When you’re living through a global pandemic, it’s only natural to reflect on the fragility of life — and perhaps make an impulse purchase or two that might have been on the back burner pre-2020.
For those with the means, that has meant a boom in orders for yachts during the COVID era and its immediate aftermath. Well, if you’re willing to wait a couple of years and have some $90 million lying around, you might be able to get your hands on something to really turn heads in the local marina.

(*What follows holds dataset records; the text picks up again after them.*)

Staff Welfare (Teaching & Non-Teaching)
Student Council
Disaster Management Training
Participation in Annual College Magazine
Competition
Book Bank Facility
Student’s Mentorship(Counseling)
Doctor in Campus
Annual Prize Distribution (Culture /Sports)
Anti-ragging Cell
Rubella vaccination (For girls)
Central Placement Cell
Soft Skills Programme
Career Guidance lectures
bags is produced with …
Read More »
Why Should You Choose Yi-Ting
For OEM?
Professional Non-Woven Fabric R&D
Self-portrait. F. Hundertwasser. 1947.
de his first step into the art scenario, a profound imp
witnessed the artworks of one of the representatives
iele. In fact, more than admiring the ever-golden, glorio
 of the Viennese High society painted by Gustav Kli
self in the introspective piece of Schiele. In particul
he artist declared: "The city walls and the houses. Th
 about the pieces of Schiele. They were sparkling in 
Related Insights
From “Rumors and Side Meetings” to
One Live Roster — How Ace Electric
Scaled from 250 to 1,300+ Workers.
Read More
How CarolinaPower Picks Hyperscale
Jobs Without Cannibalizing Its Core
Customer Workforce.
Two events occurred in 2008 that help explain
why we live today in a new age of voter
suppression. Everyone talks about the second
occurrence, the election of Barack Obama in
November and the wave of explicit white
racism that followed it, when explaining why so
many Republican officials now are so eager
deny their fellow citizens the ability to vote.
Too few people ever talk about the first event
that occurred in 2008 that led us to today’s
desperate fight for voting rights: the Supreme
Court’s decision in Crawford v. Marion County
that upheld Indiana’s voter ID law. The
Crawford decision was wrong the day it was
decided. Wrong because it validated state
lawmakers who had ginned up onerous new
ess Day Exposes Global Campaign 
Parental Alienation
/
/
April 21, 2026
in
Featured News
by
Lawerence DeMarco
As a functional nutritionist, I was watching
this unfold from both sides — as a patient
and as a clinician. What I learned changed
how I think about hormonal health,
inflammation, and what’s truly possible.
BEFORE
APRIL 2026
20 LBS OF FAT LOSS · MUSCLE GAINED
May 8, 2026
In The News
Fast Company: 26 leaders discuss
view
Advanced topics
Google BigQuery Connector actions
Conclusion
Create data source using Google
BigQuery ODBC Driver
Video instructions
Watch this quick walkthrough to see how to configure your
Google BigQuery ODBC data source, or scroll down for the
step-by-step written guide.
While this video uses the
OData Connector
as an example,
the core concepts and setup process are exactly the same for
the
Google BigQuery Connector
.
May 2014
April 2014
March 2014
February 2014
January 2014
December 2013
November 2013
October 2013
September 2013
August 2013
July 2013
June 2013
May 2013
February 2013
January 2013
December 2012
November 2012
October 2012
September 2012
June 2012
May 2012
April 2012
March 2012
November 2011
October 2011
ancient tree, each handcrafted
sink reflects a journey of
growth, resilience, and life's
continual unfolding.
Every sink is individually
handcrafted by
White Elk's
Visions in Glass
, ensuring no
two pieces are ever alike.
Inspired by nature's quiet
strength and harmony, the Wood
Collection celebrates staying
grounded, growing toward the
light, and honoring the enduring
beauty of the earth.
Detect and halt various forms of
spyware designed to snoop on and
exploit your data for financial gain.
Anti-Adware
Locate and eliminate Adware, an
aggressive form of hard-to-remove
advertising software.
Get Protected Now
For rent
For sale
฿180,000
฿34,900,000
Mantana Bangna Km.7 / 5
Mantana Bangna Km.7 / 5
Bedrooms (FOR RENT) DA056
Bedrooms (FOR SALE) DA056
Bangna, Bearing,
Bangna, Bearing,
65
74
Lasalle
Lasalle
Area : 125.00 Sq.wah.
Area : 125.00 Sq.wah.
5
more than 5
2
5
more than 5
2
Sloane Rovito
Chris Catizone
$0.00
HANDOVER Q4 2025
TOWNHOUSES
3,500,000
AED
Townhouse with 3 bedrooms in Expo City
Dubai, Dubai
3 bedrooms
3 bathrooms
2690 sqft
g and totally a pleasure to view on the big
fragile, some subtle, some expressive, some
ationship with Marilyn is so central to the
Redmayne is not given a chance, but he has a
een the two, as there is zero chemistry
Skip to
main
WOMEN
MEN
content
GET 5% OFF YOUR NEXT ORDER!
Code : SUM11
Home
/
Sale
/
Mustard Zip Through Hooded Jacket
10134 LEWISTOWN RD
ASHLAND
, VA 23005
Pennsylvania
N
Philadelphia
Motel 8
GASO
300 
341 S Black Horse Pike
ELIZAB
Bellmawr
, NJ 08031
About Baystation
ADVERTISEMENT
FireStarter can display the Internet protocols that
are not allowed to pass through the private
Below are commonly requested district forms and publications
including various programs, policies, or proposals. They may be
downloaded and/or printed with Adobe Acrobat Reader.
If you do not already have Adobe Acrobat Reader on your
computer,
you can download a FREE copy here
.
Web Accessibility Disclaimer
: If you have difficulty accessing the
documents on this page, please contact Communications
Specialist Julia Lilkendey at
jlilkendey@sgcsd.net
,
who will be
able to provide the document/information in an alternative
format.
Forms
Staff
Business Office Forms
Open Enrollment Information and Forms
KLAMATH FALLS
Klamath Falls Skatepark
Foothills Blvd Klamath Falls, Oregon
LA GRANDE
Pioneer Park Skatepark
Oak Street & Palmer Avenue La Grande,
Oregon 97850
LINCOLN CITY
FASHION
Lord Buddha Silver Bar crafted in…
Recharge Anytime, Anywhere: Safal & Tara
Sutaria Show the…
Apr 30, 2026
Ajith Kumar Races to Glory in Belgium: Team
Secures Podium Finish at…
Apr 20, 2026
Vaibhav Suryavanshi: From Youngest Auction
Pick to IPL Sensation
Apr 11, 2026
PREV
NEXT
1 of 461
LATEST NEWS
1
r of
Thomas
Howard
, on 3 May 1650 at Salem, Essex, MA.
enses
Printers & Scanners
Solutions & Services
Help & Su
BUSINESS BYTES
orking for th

Lazzarini Design Studio, the Italian shop behind an electric super-limo, a UFO-shaped houseboat, and a massive, floating city in the shape of a turtle, recently unveiled its latest concept: a 240-foot superyacht dubbed the Plectrum.
Designers, according to CNN, say they were inspired by the vessels from the famed America’s Cup sailing race, whose designs date back to the mid-’60s. The Plectrum, however, would more than triple the size of those ultra-fast sailboats.
Renderings show a sleek, orange vessel, complete with helipad and room to stow a smaller boat and a vehicle, but this isn’t a leisurely voyage up the coast.
The vessel, made of carbon fiber composite materials, features a foil system that can expand from resting width of 50 feet to more than 65 feet — and effectively lift the main structure out of water at high speeds. Its trio of hydrogen-powered engines, each able to reach up to 5,000 horsepower, can reach a top speed of 75 knots, or 86 miles per hour — much faster than any yacht of similar size.
Building the largest hydrofoil of its kind, in theory, could take two years, the studio said. If a buyer is found, it’ll reportedly be priced at about $87 million.